Step 2.	Navigate to the AAA authentication server page using the following commands: Administration > Access Rights > AAA Servers > Authentication > Add
Step 3.	Enter the IP address and the encryption key for the TACACS+ Server, as shown in Figure 3-2. The values entered are as follows: Authentication server: 192.168.0.30 Server secret: VerYs3cr3taqskey Figure 3-2. VPN Concentrator Authentication Configuration
Step 4.	Navigate to the Administration properties page and choose the following commands: Administration > Access Rights > Administrators
Step 5.	Select the username admin and click the Modify button.
Step 6.	On the Modify properties page for the user admin, change the AAA Access Level to 15 and click the Apply button. This action sets the privilege level for user admin to 15.

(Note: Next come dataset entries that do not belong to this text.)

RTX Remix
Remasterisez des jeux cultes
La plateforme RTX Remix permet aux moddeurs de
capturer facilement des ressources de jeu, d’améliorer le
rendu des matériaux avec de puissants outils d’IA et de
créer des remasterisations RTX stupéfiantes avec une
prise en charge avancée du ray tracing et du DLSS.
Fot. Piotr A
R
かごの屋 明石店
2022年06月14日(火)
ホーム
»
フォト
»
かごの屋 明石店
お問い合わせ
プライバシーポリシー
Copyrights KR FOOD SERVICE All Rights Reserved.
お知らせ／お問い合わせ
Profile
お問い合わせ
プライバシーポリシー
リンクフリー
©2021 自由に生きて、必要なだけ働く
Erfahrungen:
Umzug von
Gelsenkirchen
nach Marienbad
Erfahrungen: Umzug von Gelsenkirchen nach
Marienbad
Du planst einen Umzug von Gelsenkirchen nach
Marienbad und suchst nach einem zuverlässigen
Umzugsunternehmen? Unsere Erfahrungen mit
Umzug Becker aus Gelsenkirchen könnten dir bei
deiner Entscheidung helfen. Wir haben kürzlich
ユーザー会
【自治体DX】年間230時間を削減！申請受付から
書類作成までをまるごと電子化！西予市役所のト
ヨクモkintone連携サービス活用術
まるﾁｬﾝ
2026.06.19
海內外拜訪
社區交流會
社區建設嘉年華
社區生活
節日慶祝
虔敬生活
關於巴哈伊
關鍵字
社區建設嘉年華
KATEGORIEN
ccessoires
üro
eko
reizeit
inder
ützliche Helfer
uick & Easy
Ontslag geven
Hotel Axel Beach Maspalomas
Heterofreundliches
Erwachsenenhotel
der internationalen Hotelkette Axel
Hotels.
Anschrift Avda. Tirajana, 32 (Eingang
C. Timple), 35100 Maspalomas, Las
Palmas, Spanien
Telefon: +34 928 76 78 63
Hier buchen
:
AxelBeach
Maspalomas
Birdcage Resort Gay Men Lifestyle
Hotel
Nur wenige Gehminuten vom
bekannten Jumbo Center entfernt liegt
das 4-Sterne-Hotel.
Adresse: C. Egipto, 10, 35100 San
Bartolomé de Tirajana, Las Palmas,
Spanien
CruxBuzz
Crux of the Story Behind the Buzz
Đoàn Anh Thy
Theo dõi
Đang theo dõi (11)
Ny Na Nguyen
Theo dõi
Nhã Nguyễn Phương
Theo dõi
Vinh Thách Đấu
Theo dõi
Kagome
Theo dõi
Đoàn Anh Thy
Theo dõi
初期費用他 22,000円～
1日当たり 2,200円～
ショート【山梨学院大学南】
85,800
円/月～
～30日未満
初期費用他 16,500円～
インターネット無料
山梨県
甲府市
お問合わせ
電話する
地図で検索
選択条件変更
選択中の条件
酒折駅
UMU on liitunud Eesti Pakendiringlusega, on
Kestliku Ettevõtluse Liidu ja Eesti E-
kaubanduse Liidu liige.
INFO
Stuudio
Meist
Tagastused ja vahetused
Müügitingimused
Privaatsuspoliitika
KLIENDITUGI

The VPN concentrator is now ready to be accessed using the username and password defined in the TACACS+ Server. Based on the TACACS+ configuration file in Example 3-1, the username spope should be able to log in to the concentrator using the password longpassword.

Caution

After you configure TACACS+, make sure that you test authentication before you log out. An improper configuration of TACACS+ can lock you out. If you are locked out, a serial port login (using the locally defined username and password) is required to disable TACACS+ and rectify the problem. Note that regardless of the TACACS+ configuration, the concentrator always uses the locally defined username and password for the serial port connection. If you change the default username and password combination, (admin and admin, respectively), be sure to test the new combination before configuring the TACACS+-based authentication.